A petition containing 15,000 signatures was delivered to Number 10 Downing Street on December 1, urging the government to make the standards of the Kennel Club Accredited Breeder Scheme mandatory for all breeders.
A petition containing 15,000 signatures was delivered to Number 10 Downing Street yesterday (December 1) by Ian Cawsey MP, urging the government to make the principles and standards of the Kennel Club Accredited Breeder Scheme mandatory for all breeders.
The mandatory introduction of such a scheme would mean that breeders have to put the health and welfare of their puppies first, for example giving their dogs the required health tests for their breed and ensuring that potential buyers see the puppies with their mothers and in their home environment.
The petition comes in light of a growing number of websites selling puppies to recession hit Brits for knock down prices over the festive period and then couriering the “purchase” directly to their customers. These puppies have often come from puppy farms, where they are bred for profit and with no concern for their health and welfare. These irresponsible breeders will sell to any customer – even those who may be looking for so called status dogs or dogs that they can train for fighting.
Almost one third of the dog buying population get their puppies from pet shops – which often come from puppy farms – or from personal ads in free newspapers or the internet, where they may never see the conditions in which the puppies were bred (statistics on dog buying habits from PFMA show that 16 per cent of people buy a dog from a private ad, eight per cent from the internet and seven per cent from a pet shop).
Caroline Kisko, Kennel Club Secretary, said: “A puppy should never be bought on a whim or given as a Christmas present. But it is inevitable that people will still look for puppies in December and we want to ensure that these people buy from responsible breeders, rather than unwittingly lining the pockets of puppy farmers who are all too quick to cash in on the demand.
“The petition that we have handed to the government today asks that some form of regulation be introduced to curb the activities of puppy farmers who breed puppies purely for profit. They are literally getting away with murder as the puppies and breeding bitches will often fall sick further down the line.
“One third of puppy buyers go through the internet, free newspaper ads or pet shops, whose puppies often come from puppy farmers, or from those dealing on their behalf. Unlike Kennel Club Accredited Breeders, these people will not health test their dogs or show buyers the puppy’s mother and breeding environment, which we think should be a legal requirement. Neither will they ask any questions to determine whether the owner is ready for dog ownership, meaning that they may be sold into irresponsible hands, with potentially devastating consequences.”

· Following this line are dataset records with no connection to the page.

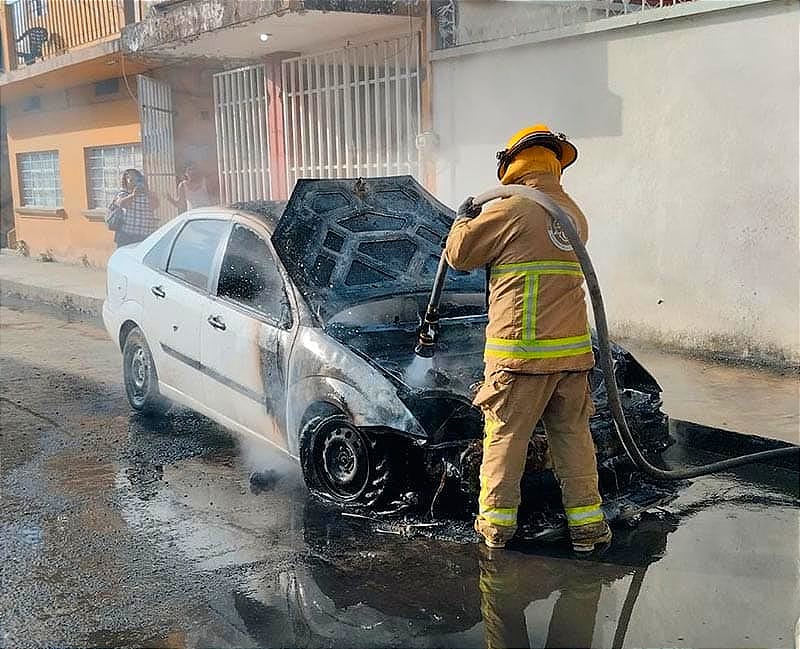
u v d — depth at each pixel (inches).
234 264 197.8
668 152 272.4
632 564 144.2
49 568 142.4
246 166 456.4
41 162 640.4
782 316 251.4
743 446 195.2
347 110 384.8
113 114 531.2
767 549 149.8
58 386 269.7
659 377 246.7
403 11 336.2
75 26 547.5
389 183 206.4
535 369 140.9
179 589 135.1
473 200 150.5
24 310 441.1
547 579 138.8
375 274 193.2
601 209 293.6
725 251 262.1
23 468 192.2
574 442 148.5
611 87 283.9
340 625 124.6
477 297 199.2
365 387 159.2
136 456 200.4
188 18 379.9
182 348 208.5
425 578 139.2
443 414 156.2
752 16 246.5
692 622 125.1
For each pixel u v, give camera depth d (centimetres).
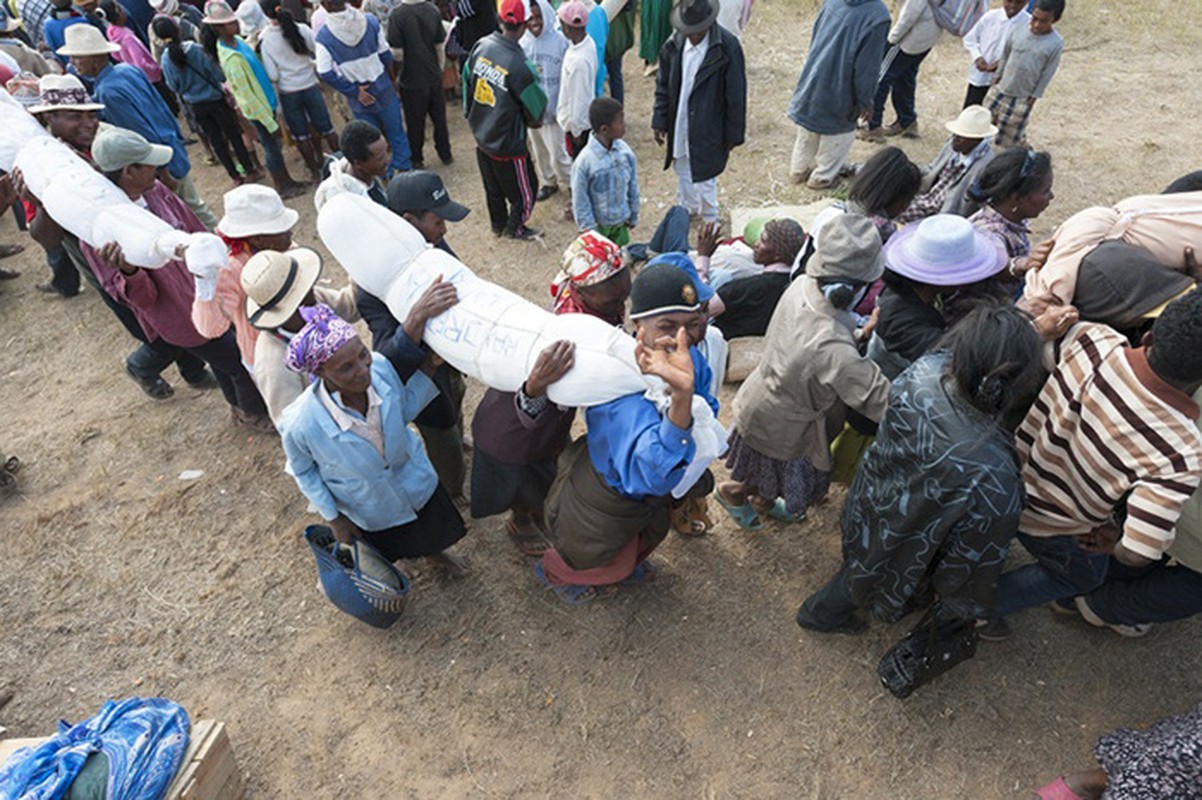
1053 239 334
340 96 886
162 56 720
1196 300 221
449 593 393
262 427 494
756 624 372
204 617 390
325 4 654
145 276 412
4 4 855
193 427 507
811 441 351
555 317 292
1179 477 239
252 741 338
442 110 770
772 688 347
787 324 329
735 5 771
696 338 276
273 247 376
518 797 316
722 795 313
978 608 276
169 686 361
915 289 336
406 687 355
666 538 415
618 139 562
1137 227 309
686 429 251
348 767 328
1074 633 359
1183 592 297
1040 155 383
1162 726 252
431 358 337
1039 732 326
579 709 343
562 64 670
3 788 253
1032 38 642
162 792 269
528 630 375
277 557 419
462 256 661
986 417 245
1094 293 282
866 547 286
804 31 1033
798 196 707
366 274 320
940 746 324
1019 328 232
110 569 417
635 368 272
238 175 782
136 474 474
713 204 640
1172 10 1016
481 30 828
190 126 827
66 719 349
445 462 408
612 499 299
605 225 580
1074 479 269
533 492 355
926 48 729
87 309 627
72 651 377
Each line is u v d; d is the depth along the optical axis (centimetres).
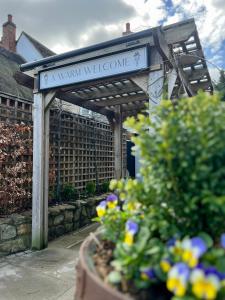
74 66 336
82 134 586
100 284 87
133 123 120
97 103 557
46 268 301
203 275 79
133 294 91
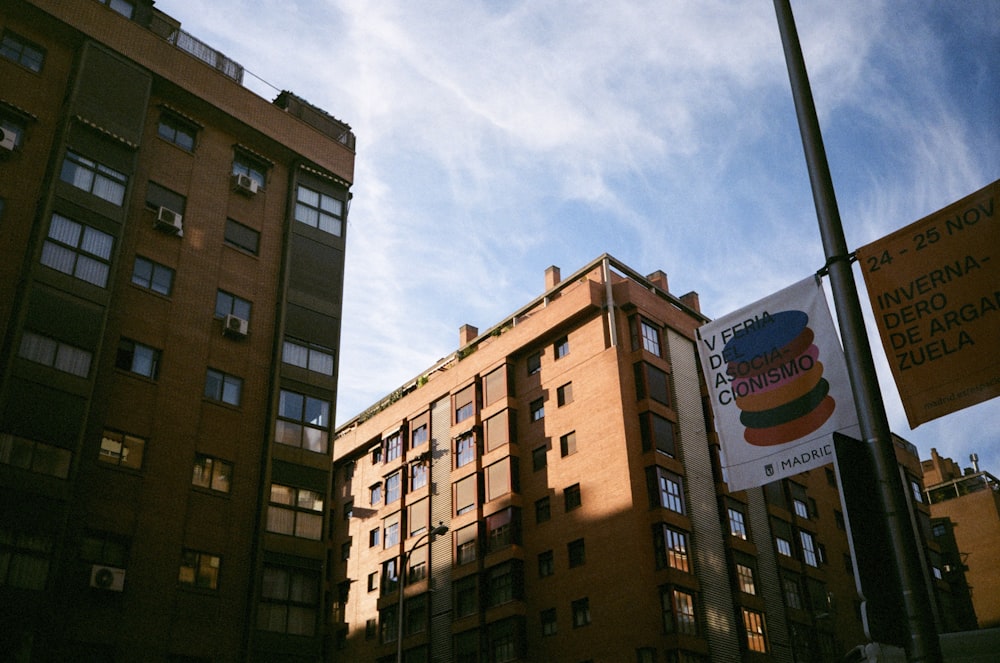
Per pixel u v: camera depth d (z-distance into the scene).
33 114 25.77
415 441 56.22
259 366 28.61
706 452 45.94
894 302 8.18
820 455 8.68
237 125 31.55
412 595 50.59
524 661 42.16
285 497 27.00
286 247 31.00
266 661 24.39
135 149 27.50
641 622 37.91
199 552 24.59
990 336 7.61
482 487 48.84
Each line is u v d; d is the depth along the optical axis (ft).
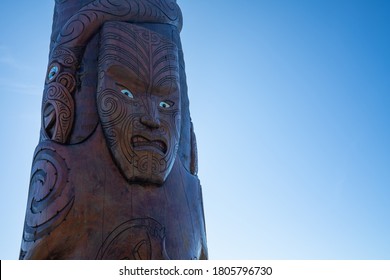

Kennel Club veterinary advisor Marc Abraham gives the following list of dos and don’ts for potential puppy buyers:
- Ask to see the puppy’s mother, which should be present.
- See the puppies in their breeding environment and ask to look at the kenneling conditions, if they were not raised within the breeder’s house. If you suspect the conditions are not right, then do not buy the puppy.
- For a pedigree puppy always contact the Kennel Club first for their list of reliable and reputable Kennel Club Accredited Breeders.
- Be prepared to be put on a waiting list – a healthy puppy is well-worth waiting for.
- Ask if you can return the puppy if things don’t work out. Reputable breeders will always say yes.
- Be suspicious of a breeder selling more than one (maximum two) breeds, unless you are sure of their credentials.
- Buy a puppy from a pet shop – these have often come from puppy farms.
- Pick your puppy up from a ‘neutral location’ such as a car park or motorway service station. This is a common tactic used by puppy farm dealers.
- Buy a puppy because you feel like you’re rescuing it. You’ll only be making space available for another poorly pup to fill.